--- start of Given records ---

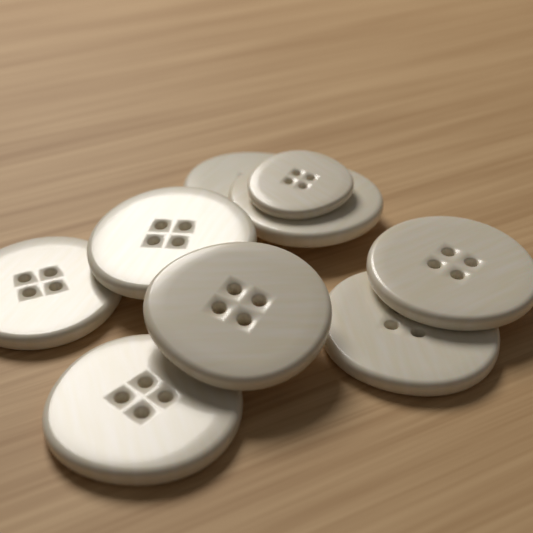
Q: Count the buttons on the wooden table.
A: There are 9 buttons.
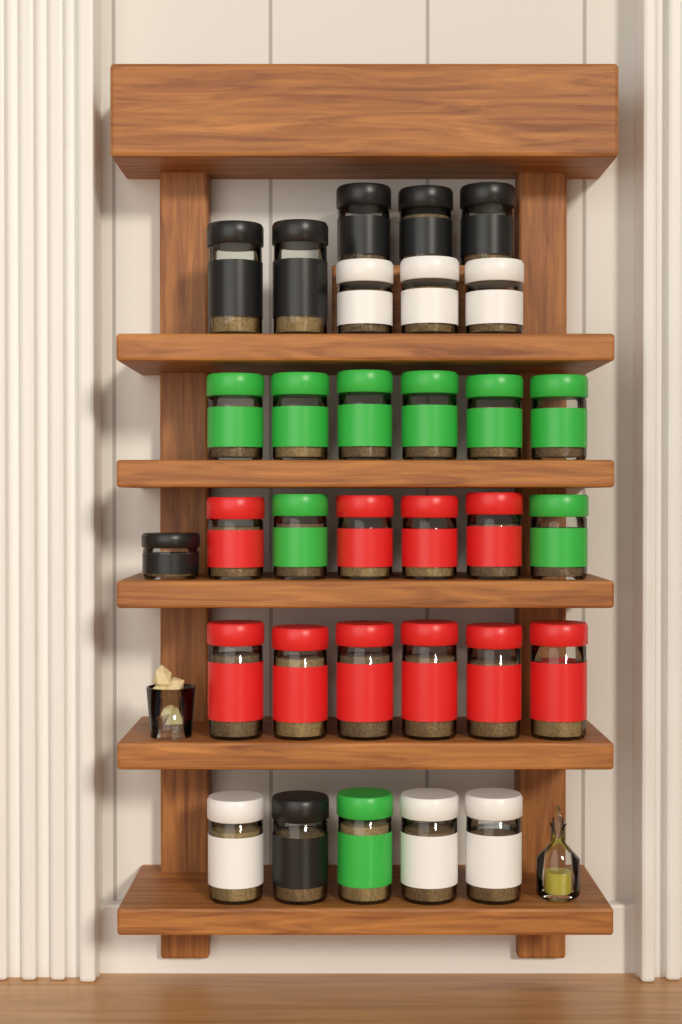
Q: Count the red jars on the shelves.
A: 10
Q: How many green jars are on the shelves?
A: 9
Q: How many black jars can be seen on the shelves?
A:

--- end of Given records ---

Copy every item above word for word, leaving out the pictures.

Q: Count the buttons on the wooden table.
A: There are 9 buttons.
Q: Count the red jars on the shelves.
A: 10
Q: How many green jars are on the shelves?
A: 9
Q: How many black jars can be seen on the shelves?
A:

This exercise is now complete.